━━ Fragmento seleccionado ━━

Cómo se habría sonreído Ray, o directamente reído: «La wonder woman de la literatura norteamericana».
Lo que ha perdido la viuda -a otros puede parecerles una pérdida insignificante- es la posibilidad de que le tomen el pelo.
De todas las categorías de seres humanos, la viuda es a la que con menos probabilidad van a tomarle el pelo, de la que menos van a reírse.
Es la víspera del cumpleaños de Ray, el 11 de marzo. Mañana habría cumplido setenta y ocho años.
Janette me confiesa que no sabe cómo soportaría la muerte de su marido, un profesor jubilado, especialista en sánscrito, en historia comparada y en filosofía de las religiones mundiales, que había dado clase en la Universidad de Queen, en Kingston, Ontario; piensa que quizá «me acurrucaría en posición fetal y me taparía la cabeza con las sábanas durante un par de meses».
Y pienso: «¡Sí! Qué imagen tan atractiva».
Janette me lleva en su coche a un acto. Janette habla conmigo como suelen confiar una en otra las mujeres que no tienen mucho tiempo para estar juntas: hay que decir cosas importantes, y deprisa. Me habla de una buena amiga suya que perdió a su marido de forma inesperada y se ha vuelto depresiva y agorafóbica.
¡Agorafobia! Pienso: «Eso es algo que podría probar a continuación».
La perspectiva de quedarme en casa, esconderme en casa, en vez de este viajar frenético… Viajar, tras la muerte de mi marido, es el rostro exterior de mi locura, igual que mi locura es el rostro interior de mi pena. Pero se considera que viajar es «profesional», se respeta, lo que no se respetaría sería que me quedara en casa.
Agorafobia: miedo a los espacios abiertos. Claustrofobia: miedo a los espacios cerrados.
¡Qué infernal sería que los dos estuvieran unidos! Porque al menos en la agorafobia habría cierto consuelo primitivo. Igual que un animal herido o moribundo se esconde para estar solo, la persona abatida tiene ansia de soledad, para morir de ella o para curarse.
La agorafobia es una dolencia más frecuente en las mujeres que en los hombres, entre tres y cuatro veces más frecuente. No puede ser porque los hombres sean menos neuróticos y dados a las fobias que las mujeres, sino que debe de ser porque tradicionalmente no han tenido más remedio que salir de casa para «ganarse la vida», mientras que las mujeres, las esposas y las madres, tradicionalmente «se quedaban en casa»,
En algunas culturas fundamentalistas, las mujeres son casi prisioneras de su hogar: prisioneras de su/nuestro sexo. Es, llevada al extremo, la misma situación de la que el «ama de casa» de la cultura contemporánea estadounidense es un ejemplo más liberal y aparentemente más liberado. En nuestra cultura, ser una reclusa se ve como una decisión voluntaria (y malsana); para ser una reclusa patológica hace falta al menos una persona que lo facilite, por lo general un familiar. Alguien que esté dispuesto a ganar dinero, hacer la compra, hacer de mediador entre la agorafóbica y el mundo exterior.

━━━
━━ Entradas mostradas ━━

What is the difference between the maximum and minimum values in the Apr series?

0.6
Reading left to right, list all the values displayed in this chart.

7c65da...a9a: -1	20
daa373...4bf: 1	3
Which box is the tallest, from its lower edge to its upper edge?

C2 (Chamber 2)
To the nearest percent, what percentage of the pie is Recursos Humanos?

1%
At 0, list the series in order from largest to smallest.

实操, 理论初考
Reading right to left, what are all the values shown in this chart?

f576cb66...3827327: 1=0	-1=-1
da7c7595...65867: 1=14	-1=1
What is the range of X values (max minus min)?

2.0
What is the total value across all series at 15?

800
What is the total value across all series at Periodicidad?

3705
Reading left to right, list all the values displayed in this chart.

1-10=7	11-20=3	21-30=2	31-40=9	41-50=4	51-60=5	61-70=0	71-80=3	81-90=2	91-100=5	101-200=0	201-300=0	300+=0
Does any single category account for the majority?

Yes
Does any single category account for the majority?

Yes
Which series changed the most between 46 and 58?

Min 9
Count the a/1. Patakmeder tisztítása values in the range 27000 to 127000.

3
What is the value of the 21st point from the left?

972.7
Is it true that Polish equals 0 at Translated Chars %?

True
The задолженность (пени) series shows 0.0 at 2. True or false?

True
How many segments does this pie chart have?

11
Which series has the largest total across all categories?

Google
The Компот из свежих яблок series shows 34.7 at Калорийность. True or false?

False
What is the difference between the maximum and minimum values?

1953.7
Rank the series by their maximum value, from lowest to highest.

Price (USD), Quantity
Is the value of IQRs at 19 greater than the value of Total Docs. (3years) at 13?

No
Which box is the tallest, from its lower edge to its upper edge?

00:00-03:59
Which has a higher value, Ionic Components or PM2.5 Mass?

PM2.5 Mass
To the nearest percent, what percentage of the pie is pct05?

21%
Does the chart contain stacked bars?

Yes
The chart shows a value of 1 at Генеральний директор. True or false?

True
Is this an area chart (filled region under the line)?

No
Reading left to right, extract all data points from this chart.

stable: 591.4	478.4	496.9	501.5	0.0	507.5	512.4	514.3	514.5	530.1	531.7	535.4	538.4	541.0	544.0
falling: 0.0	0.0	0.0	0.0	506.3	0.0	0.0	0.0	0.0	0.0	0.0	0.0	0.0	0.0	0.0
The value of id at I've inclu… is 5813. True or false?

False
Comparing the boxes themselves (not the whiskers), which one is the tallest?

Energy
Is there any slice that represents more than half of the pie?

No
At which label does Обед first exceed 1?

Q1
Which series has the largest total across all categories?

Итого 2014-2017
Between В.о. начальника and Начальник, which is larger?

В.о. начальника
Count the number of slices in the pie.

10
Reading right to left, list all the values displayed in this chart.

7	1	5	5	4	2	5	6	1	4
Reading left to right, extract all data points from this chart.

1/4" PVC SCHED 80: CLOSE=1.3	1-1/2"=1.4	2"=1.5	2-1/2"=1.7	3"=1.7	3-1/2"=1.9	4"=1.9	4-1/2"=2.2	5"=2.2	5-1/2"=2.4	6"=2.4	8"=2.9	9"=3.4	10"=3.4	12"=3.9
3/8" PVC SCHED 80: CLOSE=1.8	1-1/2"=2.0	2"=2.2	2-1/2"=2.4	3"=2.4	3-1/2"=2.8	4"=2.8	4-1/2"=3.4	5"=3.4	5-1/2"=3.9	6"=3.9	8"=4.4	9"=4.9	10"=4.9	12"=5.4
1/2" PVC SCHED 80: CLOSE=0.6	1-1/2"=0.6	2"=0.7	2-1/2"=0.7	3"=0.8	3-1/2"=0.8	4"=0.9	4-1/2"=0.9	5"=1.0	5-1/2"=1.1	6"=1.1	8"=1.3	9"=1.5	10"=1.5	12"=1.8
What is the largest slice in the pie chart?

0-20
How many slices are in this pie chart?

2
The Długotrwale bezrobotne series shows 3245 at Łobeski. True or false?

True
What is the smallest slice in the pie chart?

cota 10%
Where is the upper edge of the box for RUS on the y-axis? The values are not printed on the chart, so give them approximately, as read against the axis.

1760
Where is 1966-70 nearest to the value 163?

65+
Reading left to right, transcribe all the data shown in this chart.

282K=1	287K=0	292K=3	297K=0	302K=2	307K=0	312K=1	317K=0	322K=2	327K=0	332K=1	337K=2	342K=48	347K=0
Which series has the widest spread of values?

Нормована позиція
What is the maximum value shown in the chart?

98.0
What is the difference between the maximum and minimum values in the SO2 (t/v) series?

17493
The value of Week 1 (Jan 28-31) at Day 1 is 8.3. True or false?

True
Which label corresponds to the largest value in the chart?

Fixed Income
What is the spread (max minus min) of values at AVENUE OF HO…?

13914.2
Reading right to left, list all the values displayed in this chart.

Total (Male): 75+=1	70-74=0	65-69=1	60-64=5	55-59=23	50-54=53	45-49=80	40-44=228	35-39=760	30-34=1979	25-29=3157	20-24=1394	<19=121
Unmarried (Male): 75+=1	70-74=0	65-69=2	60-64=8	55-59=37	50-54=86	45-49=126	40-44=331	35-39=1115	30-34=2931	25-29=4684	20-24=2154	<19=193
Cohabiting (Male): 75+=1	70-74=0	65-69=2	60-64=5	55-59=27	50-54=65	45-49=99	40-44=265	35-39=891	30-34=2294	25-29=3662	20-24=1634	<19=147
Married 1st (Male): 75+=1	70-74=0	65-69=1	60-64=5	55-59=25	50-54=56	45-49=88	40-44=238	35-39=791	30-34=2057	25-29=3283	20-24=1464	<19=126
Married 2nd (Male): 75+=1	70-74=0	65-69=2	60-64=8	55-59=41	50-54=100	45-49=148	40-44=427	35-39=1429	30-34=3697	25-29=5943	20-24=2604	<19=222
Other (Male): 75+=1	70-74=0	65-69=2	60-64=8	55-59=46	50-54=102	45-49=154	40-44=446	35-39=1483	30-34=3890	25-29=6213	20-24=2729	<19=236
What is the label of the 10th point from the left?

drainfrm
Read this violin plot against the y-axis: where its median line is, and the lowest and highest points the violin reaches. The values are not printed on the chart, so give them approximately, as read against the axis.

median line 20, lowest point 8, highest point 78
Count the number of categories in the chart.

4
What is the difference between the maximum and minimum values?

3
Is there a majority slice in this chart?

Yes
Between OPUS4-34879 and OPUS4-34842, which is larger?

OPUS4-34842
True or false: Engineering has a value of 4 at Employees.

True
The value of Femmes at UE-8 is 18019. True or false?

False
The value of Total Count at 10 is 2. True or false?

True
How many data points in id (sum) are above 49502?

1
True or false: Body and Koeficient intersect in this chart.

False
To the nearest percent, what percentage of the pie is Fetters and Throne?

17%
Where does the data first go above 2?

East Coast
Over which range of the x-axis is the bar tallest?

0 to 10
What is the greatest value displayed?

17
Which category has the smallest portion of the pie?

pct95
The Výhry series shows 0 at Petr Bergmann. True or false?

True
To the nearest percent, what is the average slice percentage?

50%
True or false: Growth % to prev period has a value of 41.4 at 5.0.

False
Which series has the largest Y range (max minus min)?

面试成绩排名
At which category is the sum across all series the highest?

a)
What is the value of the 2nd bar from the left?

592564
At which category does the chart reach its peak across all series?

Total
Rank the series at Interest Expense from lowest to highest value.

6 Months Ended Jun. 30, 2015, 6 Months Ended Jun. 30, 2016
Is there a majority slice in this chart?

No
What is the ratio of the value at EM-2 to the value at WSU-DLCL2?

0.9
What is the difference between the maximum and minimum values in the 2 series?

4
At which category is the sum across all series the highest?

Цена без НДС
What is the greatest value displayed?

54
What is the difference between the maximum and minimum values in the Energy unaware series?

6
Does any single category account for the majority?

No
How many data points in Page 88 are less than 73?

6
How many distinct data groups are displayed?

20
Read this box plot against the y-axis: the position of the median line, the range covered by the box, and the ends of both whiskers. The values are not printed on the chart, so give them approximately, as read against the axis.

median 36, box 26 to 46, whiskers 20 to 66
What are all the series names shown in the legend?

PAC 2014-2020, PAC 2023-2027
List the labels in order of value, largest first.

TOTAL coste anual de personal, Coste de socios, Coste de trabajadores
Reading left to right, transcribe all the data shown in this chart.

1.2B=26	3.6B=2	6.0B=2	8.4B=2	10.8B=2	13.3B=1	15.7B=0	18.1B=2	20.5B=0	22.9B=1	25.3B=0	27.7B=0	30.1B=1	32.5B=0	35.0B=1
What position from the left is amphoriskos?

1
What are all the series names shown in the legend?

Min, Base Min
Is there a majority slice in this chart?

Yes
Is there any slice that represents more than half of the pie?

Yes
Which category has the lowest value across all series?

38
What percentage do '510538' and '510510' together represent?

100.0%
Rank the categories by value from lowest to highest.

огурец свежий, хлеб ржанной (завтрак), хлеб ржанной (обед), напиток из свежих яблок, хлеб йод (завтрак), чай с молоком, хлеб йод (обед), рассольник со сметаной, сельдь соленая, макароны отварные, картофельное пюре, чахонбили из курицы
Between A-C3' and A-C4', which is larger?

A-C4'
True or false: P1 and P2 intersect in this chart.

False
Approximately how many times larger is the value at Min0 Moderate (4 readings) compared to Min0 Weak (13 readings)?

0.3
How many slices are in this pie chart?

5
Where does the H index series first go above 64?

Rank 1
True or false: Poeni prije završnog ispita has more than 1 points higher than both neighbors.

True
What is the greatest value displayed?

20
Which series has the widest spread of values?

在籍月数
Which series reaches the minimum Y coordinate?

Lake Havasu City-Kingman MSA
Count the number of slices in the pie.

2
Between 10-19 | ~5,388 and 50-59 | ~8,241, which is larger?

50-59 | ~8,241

━━━

__Instrucciones__:
Transcribe literalmente el fragmento sobre la viudez, empezando por "De todas las" y siguiendo hasta "y ocho años.".

__Resultado__:
De todas las categorías de seres humanos, la viuda es a la que con menos probabilidad van a tomarle el pelo, de la que menos van a reírse.
Es la víspera del cumpleaños de Ray, el 11 de marzo. Mañana habría cumplido setenta y ocho años.